Why must it work?
The JLS 5, Section 15.18.1.1 JLS 8 § 15.18.1 "String Concatenation Operator +", leading to JLS 8, § 5.1.11 "String Conversion", requires this operation to succeed without failure:
...Now only reference values need to be considered. If the reference is null, it is converted to the string "null" (four ASCII characters n, u, l, l). Otherwise, the conversion is performed as if by an invocation of the toString method of the referenced object with no arguments; but if the result of invoking the toString method is null, then the string "null" is used instead.
How does it work?
Let's look at the bytecode! The compiler takes your code:
String s = null;
s = s + "hello";
System.out.println(s); // prints "nullhello"
and compiles it into bytecode as if you had instead written this:
String s = null;
s = new StringBuilder(String.valueOf(s)).append("hello").toString();
System.out.println(s); // prints "nullhello"
(You can do so yourself by using javap -c
)
The append methods of StringBuilder
all handle null just fine. In this case because null
is the first argument, String.valueOf()
is invoked instead since StringBuilder does not have a constructor that takes any arbitrary reference type.

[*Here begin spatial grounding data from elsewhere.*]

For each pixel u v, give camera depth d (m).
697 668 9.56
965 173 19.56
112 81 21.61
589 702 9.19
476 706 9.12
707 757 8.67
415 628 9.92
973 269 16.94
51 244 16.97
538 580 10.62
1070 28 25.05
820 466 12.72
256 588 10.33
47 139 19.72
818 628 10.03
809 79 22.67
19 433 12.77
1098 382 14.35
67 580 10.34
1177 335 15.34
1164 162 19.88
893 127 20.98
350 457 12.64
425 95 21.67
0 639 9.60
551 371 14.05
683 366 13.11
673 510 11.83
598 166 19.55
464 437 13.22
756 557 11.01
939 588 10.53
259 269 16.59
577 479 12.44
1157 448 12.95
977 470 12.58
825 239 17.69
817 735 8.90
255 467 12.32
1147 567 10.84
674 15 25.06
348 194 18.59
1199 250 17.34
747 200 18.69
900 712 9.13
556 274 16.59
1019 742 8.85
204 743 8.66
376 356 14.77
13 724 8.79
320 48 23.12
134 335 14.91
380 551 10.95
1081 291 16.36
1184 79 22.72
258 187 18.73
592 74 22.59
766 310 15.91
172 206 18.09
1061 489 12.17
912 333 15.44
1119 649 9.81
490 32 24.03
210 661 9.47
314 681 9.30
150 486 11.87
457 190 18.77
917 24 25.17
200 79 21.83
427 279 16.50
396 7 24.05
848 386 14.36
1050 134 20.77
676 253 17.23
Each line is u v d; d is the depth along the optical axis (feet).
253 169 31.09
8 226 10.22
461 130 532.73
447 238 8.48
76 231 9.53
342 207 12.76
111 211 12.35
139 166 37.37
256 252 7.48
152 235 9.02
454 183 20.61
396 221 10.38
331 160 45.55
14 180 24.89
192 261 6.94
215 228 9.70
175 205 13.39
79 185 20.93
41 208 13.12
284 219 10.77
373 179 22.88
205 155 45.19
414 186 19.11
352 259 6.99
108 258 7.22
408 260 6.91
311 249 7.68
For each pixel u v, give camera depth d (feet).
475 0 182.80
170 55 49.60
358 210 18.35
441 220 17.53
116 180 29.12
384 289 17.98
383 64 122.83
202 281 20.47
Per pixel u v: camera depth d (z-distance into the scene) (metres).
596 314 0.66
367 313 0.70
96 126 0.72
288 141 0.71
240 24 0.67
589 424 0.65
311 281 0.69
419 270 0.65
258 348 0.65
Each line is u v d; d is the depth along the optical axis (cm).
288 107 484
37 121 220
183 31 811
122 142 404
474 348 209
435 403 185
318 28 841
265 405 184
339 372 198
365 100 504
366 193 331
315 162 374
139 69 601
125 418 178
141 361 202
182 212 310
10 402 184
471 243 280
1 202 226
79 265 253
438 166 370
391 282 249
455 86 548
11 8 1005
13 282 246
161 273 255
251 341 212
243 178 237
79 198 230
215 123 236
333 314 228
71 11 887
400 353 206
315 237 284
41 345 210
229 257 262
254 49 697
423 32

If you were to have done s = "hello" + s
instead, the equivalent code would be:
s = new StringBuilder("hello").append(s).toString();
where in this case the append method takes the null and then delegates it to String.valueOf()
.
Note: String concatenation is actually one of the rare places where the compiler gets to decide which optimization(s) to perform. As such, the "exact equivalent" code may differ from compiler to compiler. This optimization is allowed by JLS, Section 15.18.1.2:
To increase the performance of repeated string concatenation, a Java compiler may use the StringBuffer class or a similar technique to reduce the number of intermediate String objects that are created by evaluation of an expression.
The compiler I used to determine the "equivalent code" above was Eclipse's compiler, ecj.